Ayrılığın fazla yarar getiremeyeceğini, gerekli olamayacağını daha önce vurgulamıştım. Yine siyasi yapıda bir tıkanmanın olduğunu, genelde cumhuriyet dengelerinde, özelde koalisyon, siyasi partiler dengesinde bir hazımsızlığın olduğunu biliyorum. Eğer demokrasi sorununa doğru sahip çıkabilirse bunun olumlu bir adım olabileceğini, siyasi seçeneği biraz ilgilendirebileceğini düşünüyorum.

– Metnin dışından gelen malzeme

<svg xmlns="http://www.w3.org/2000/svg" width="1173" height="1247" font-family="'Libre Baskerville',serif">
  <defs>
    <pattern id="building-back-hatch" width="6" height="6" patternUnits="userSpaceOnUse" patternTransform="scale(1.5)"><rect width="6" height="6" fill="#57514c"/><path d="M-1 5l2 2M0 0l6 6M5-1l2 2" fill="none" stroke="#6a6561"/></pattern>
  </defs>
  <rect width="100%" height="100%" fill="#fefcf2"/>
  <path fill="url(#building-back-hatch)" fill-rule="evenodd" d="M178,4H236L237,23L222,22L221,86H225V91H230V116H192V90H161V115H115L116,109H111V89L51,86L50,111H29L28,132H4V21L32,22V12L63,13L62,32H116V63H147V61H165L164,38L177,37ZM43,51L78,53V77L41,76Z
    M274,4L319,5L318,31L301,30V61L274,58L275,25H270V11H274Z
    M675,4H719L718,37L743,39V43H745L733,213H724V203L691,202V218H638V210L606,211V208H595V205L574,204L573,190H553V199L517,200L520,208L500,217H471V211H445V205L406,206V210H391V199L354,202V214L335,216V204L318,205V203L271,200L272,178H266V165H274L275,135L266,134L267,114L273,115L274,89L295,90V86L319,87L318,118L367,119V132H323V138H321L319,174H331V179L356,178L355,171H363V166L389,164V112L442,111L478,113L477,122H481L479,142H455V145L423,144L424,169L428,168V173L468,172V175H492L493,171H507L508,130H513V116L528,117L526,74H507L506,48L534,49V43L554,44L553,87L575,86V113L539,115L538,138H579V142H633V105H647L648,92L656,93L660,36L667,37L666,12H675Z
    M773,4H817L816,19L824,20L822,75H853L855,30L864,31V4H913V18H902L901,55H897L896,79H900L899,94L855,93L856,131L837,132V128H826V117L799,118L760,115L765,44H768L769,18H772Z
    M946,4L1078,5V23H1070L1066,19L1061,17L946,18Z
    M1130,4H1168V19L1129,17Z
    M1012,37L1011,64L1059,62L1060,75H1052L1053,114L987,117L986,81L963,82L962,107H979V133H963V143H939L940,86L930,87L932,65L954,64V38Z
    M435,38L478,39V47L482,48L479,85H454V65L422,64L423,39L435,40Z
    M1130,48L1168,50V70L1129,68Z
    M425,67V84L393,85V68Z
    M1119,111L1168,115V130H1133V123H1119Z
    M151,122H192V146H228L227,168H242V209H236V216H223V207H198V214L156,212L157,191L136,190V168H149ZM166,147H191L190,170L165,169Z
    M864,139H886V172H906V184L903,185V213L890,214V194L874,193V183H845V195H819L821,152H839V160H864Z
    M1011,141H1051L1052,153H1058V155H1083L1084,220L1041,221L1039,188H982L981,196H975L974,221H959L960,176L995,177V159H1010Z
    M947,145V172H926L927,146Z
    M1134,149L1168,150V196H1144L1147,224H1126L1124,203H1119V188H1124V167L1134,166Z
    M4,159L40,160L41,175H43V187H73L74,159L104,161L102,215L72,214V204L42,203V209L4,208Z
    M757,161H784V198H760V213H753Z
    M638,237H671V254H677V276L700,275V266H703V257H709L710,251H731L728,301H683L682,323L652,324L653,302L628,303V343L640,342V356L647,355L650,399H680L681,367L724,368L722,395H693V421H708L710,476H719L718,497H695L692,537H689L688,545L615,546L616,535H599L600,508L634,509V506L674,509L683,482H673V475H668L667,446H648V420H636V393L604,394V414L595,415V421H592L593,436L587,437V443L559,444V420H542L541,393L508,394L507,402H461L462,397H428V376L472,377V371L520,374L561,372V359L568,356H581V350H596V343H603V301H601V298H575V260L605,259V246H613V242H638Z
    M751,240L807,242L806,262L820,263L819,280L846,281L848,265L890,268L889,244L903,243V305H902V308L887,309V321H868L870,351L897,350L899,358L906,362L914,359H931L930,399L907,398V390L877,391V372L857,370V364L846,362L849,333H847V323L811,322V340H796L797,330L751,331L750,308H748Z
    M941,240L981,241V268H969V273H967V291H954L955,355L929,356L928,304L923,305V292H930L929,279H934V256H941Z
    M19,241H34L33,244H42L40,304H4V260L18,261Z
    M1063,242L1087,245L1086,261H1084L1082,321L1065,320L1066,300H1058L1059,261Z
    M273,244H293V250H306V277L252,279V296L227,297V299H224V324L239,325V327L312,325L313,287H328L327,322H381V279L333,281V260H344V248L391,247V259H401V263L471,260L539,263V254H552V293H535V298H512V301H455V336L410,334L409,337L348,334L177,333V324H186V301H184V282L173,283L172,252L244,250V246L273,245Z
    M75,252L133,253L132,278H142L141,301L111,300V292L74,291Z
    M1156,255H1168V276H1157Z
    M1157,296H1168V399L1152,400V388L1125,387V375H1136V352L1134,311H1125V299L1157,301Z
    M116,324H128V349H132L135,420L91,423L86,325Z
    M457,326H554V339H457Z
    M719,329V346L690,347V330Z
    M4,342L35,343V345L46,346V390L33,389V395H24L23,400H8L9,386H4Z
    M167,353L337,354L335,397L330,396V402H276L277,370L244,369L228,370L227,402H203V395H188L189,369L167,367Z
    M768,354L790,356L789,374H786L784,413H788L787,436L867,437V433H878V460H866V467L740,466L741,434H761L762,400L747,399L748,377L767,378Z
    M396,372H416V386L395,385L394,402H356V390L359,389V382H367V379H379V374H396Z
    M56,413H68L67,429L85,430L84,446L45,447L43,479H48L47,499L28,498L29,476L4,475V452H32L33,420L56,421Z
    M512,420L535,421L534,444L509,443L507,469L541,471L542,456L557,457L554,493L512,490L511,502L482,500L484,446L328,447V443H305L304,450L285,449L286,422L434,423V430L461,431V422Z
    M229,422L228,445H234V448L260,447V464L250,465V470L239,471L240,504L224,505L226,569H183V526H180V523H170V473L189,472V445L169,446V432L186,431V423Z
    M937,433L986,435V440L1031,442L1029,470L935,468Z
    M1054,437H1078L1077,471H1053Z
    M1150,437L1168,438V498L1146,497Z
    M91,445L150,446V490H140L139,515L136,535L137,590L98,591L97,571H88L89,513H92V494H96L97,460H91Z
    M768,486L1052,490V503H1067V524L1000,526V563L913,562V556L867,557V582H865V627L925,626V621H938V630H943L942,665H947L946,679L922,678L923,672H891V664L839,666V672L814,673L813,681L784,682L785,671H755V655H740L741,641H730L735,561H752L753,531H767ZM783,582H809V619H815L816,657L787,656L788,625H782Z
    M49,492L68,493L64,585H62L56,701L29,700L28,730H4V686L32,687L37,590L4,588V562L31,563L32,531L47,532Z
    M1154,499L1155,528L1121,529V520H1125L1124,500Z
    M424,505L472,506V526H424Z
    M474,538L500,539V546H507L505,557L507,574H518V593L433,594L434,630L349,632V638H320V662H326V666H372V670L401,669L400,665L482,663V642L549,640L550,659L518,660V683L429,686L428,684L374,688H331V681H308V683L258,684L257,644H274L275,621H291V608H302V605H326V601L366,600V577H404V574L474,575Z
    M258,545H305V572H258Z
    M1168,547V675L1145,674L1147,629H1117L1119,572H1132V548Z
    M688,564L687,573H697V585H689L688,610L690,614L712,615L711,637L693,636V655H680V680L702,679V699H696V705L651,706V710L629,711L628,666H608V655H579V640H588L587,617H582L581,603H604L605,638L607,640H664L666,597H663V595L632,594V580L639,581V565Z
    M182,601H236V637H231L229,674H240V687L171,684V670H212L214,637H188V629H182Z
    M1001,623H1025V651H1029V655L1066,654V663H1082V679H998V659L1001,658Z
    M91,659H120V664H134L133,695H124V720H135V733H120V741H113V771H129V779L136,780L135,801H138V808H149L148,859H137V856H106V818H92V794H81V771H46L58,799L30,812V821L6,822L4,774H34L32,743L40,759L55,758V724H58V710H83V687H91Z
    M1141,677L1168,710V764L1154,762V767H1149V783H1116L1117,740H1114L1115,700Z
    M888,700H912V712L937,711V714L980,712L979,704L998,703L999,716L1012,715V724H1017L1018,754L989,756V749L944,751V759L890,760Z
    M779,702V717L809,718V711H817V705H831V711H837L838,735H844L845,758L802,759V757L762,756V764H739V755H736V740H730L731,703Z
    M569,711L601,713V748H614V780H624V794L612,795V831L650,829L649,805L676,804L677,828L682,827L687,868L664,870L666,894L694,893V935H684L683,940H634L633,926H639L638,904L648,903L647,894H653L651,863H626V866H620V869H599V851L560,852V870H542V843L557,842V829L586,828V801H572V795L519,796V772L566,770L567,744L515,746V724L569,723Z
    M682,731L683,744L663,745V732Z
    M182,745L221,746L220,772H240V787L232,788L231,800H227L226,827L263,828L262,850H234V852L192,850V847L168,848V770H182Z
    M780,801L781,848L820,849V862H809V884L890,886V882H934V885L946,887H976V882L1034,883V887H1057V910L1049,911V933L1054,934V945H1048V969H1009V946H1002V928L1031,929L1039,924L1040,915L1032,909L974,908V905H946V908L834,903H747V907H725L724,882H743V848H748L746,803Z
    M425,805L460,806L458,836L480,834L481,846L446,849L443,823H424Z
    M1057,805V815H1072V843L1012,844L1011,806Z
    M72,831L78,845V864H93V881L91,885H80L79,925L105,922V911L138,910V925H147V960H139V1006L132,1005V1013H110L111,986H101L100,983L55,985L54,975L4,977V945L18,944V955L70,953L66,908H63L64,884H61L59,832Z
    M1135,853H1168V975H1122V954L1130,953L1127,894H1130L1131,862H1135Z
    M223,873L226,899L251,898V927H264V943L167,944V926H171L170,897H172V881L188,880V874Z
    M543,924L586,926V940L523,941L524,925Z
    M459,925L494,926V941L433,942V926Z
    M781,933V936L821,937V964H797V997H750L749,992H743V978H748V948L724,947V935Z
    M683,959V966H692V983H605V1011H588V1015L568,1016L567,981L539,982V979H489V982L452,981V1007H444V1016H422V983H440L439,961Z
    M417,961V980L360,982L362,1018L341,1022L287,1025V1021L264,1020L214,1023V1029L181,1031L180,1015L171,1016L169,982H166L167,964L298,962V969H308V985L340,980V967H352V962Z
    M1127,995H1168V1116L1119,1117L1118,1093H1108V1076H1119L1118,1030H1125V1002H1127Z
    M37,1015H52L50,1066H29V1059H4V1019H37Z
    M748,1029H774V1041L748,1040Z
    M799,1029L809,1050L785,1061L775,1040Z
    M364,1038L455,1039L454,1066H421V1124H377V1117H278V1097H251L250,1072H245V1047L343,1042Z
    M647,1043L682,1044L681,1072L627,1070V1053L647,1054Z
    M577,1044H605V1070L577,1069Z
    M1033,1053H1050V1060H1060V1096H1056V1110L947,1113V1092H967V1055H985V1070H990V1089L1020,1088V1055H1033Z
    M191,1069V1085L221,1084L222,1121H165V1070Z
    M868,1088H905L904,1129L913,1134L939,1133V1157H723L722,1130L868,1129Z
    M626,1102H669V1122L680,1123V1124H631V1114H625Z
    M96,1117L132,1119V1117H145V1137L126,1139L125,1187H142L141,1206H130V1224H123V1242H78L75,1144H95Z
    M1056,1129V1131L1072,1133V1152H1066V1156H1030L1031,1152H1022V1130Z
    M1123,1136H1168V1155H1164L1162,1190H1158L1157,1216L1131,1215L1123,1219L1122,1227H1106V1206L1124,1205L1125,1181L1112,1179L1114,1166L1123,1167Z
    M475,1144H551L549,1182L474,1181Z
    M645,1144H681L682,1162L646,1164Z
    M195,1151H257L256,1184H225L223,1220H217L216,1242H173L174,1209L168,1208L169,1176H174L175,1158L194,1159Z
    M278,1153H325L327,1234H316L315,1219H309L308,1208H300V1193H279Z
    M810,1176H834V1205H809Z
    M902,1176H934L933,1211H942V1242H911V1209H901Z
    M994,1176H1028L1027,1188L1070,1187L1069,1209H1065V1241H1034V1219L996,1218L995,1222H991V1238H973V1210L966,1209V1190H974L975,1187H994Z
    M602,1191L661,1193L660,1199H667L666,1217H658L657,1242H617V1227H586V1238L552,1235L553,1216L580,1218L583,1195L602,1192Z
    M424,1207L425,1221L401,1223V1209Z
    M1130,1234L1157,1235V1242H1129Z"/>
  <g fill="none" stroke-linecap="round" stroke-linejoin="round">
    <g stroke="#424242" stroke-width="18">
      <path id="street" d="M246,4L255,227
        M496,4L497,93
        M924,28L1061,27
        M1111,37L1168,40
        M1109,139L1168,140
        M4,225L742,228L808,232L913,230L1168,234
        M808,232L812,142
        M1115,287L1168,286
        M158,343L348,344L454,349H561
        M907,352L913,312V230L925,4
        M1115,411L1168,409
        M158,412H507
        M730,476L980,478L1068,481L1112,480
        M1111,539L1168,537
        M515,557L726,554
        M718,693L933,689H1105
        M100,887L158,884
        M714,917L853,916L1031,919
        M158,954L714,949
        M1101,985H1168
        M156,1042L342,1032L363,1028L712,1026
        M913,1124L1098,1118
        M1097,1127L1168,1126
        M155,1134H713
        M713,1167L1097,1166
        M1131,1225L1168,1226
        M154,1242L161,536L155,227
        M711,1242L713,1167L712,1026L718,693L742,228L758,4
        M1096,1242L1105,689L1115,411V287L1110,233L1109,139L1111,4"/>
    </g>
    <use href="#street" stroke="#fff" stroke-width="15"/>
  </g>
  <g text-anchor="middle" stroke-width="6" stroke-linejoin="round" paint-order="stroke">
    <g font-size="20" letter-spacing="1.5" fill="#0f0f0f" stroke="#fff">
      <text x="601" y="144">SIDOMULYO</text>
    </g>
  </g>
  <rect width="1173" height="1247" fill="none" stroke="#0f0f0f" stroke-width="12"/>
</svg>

Fakat eski koltuk meraklısı, kişisel çıkarlarına bağlı politikacılar hala Türkiye'de etkili. Sırf kamuoyu seçim esaslarıyla statükoyu sürdürmek isteyen eğilimi güçlü olarak taşıyan siyasiler var. Bu rütbeye bağlı; dar, bürokratik yaklaşım sürdükçe daha cesur çıkışların fazla etkili olamayacaklarını vurguladım.

Türkiye’de, çözüm askeri seçeneklerde görüşü hakim…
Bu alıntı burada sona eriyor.